Era meio velhão também. Mais de quarenta, com toda certeza, como a careca evidenciava. Era uma espécie de Stanley Matthews da várzea, só que sem dribles, sem passes espetaculares, sem cruzamentos. Só batia falta. O negócio dele era bater falta.
No dia em que o vi, um sábado à tarde qualquer no fim dos anos setenta, o Esporte Clube Vigor (que era o time dele) jogava com algum time do outro lado do Tietê, talvez da Vila Guilherme. De repente, falta pro Vigor. O velho Güerino falou pro meu pai:
— Presta atenção, que o gordão é filho da puta. Dali é gol.
E foi gol mesmo. Ele pegou de chapa: a bola fez aquela curvinha elegante no ar, passando bem acima da barreira, caiu no ângulo direito do goleiro e fez aquele tuf! de bola na rede que a gente ouve ainda nas canchas pequenas (e na várzea, quando há rede). Fiquei ligado no velho gordo o resto do jogo, torcendo para que houvesse mais faltas, querendo ver de novo o velhote desengonçado metendo o pé na bola e jogando pra dentro do gol. Ou da vala; ainda se chamava o goleiro de guarda-valas. Mas não mais de keeper.

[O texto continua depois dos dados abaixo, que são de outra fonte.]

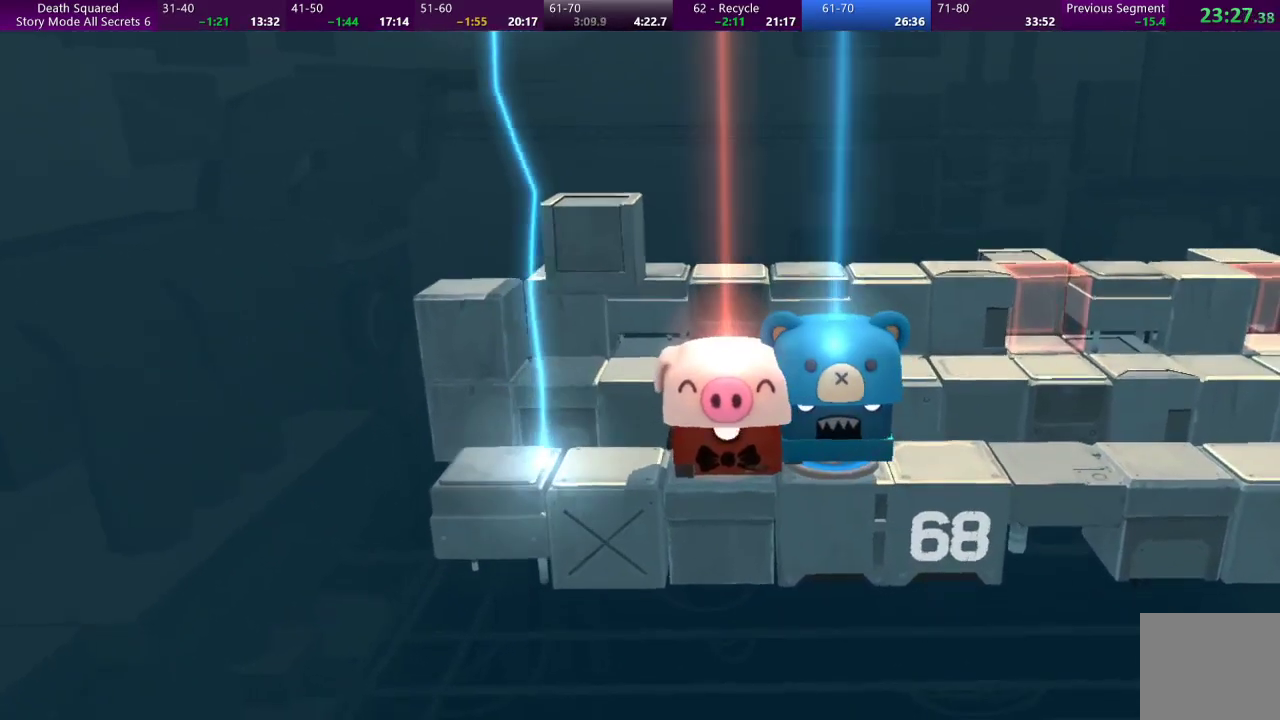
{"buttons": ["CROSS"], "left_stick": "center", "events": [[133, "CROSS", "up"], [200, "CROSS", "down"], [333, "CROSS", "up"], [433, "CROSS", "down"]]}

Digressão: para meu pai e minhas tias, não havia locutor – havia espíque. Ou speaker. Também não havia placar, mas escore. Placar é galicismo, placard. Escore, anglicismo: score. E também já as ouvi falando match. Eu gosto de match: dá a impressão de que todo jogo é um tira-teima. Anglicismos e galicismos, aprendi, eram vícios de linguagem: melhor não usá-los. O jornal O Estado de São Paulo foi quem inventou, ou pôs para circular por aqui, a terminologia nacional do futebol: back virou zagueiro; wing, ponta; center-forward, centroavante; half, meia, volante ou, dependendo do jeito que jogava, ponta-de-lança (mas era mais volante mesmo: arrecuá os árfe pra evitá a catastre era a retranca, ou o ferrolho); referee virou juiz; linesmen, bandeirinhas. Tudo muito ajeitadinho, pegou no ato. A Folha, quando resolveu intervir, décadas depois, apareceu com o lamentável assistência, que derrubou o “passe para gol” e a poética (e muito mais justa) expressão “servir com açúcar”.

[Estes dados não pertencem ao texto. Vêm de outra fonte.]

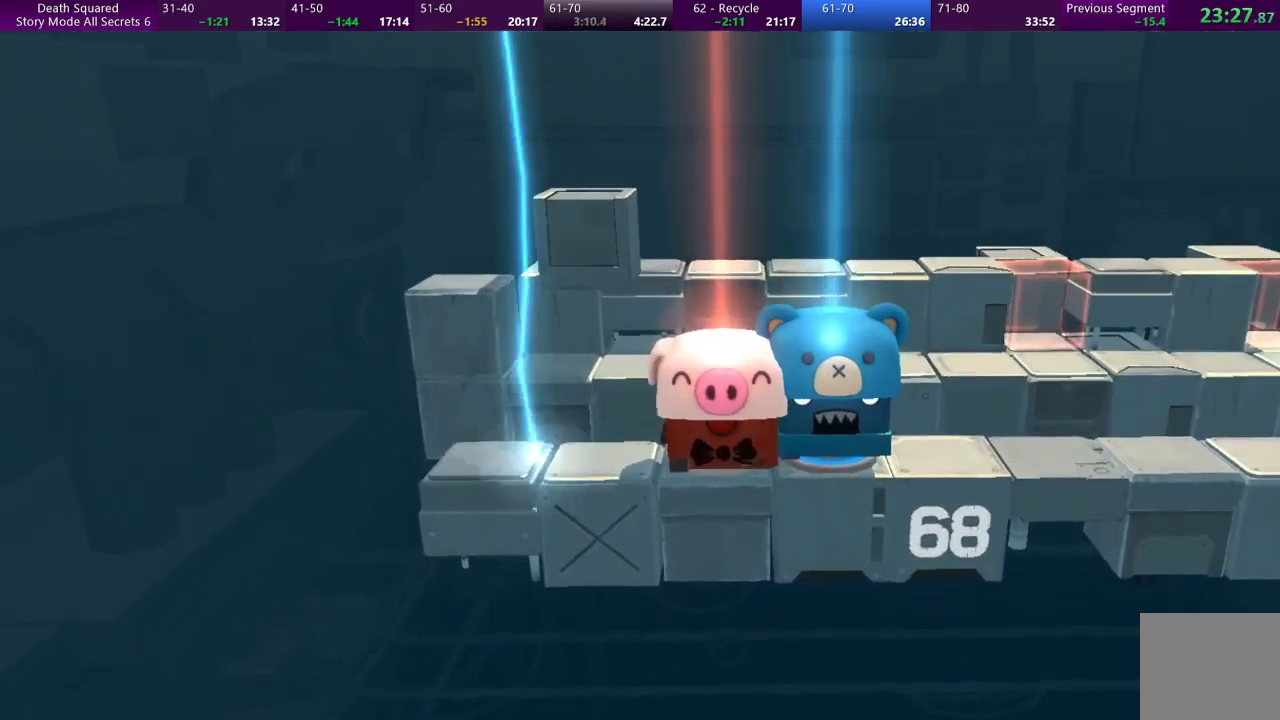
{"buttons": ["CROSS"], "left_stick": "center", "events": [[33, "CROSS", "up"], [100, "CROSS", "down"], [200, "CROSS", "up"], [300, "CROSS", "down"], [400, "CROSS", "up"], [500, "CROSS", "down"]]}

Bom, naquele match, o pobre keeper da Vila Guilherme não impediu mais um tento do gordão. De novo de falta. Meu herói naquela época era o Jorge Mendonça, negrão bom de bola do Palmeiras que conseguiu barrar o Zico na seleção (por um jogo só, mas barrou), também danado pra fazer gol de falta. Saí do clube falando pro meu pai que o gordão era igual ao Jorge Mendonça. Meu pai ria: “Cê tá louco, moleque”. É, eu estava.
Outra digressão: tento vem do rugby, try. Assim como o impedimento: a bola só pode ser passada para jogador que esteja atrás do passador, e portanto atrás da linha da bola. Uma vez perguntei ao meu pai para que servia o impedimento.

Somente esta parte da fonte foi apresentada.